Archer escorted Adamescu outside, where he noted in the arrest report that she was too drunk to give him her identification. Archer took her purse to get her ID himself, which agitated Adamescu.
Archer, who is black, reported that Adamescu started using racial slurs at the detective.
A passerby, Andrew Mossberg, saw this and thought he was witnessing a mugging. He decided to intervene. According to the police investigation, Mossberg called the police and stepped in even after Archer identified himself. Adamescu then hit a distracted Archer, who struck her and Mossberg in the ensuing struggle.
The image of Mossberg’s bandaged head was circulated in the media after the tussle as he claimed he was just trying to be a Good Samaritan. But Archer’s suspension is not connected to the altercation with Mossberg.
The blow to Adamescu’s head, captured on video, led to the punishment. Archer did not report this use of force, and with Mossberg also in custody, the detective had a fellow officer take a photo of him and a bandaged Mossberg as Archer smiles.
The conclusion of the police department’s investigation chastises Archer.
“Your experience, knowledge of rules, policies and proper practice dictates that you knew you should have reported and documented the events at the police station, you knew that taking a photo with a prisoner was inappropriate, you knew you should have properly secured the prisoners, and you knew you used excessive force,” states the report. “Your lack of judgment and your poor decisions defy your tenure as a Miami Beach Police Officer of 19 years.”
The report continues: “You met this slight woman’s meager schoolyard kick with excessive, unnecessary, and unwarranted use of force.”
In a statement given Monday, Police Chief Dan Oates said leadership has changed in the force and the department is moving on.
“My disciplinary action speaks for itself,” he said. “This event occurred nearly two years ago, before much of the current city and Police Department leadership was in place. Everyone, including the officer involved, has learned from this event. We are moving forward.”
The FBI also investigated the incident but chose not to prosecute, as stated in a memo from the Department of Justice to Beach police.
“We received a complaint that Philippe Archer of your agency may have been involved in violating the civil rights of Andrew Mossberg and Megan Adamescu,” wrote Robert J. Moossy, Jr., criminal section chief of the civil rights division of the DOJ. “We recently completed our review of the results of the investigation of that complaint to determine whether a federal criminal prosecution was warranted. After careful consideration, we concluded that the evidence does not establish a prosecutable violation of the federal criminal civil rights statutes.”
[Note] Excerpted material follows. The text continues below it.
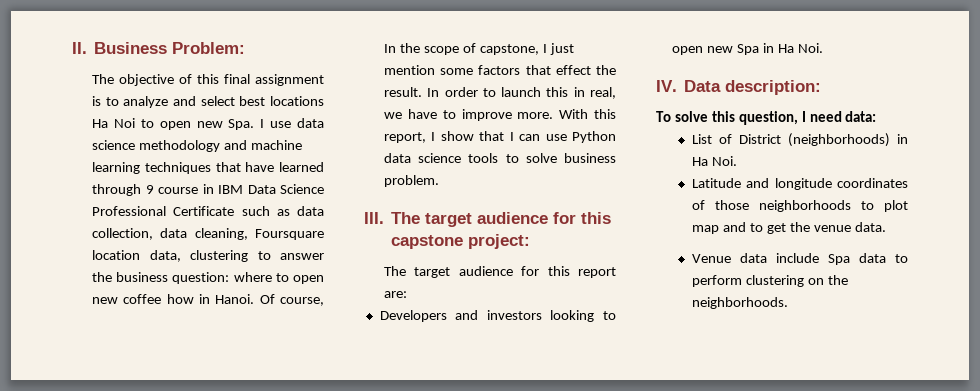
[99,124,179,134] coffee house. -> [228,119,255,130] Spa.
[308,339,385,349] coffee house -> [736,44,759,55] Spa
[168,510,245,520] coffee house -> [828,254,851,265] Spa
State Attorney Katherine Fernandez Rundle also decided not to charge Archer.
Ed Griffith, spokesman for the state attorney, said battery could not be proven from the video.
“The battery that was the focal point of the possible criminal charge could not be proven beyond a reasonable doubt given that the victim initiated it,” he said.
A closeout memo states that based on the video, “it is not possible to prove a criminal intent on the part of the subject.”
Ray Taseff, attorney for Andrew Mossberg, told the Miami Herald his client wanted a different outcome.
“Our position is that we believe that officer Archer should have been fired,” he said. “We believe that Mr. Mossberg did the right thing, made the call to report what he believed to be misconduct, and as a result, he was retaliated against.”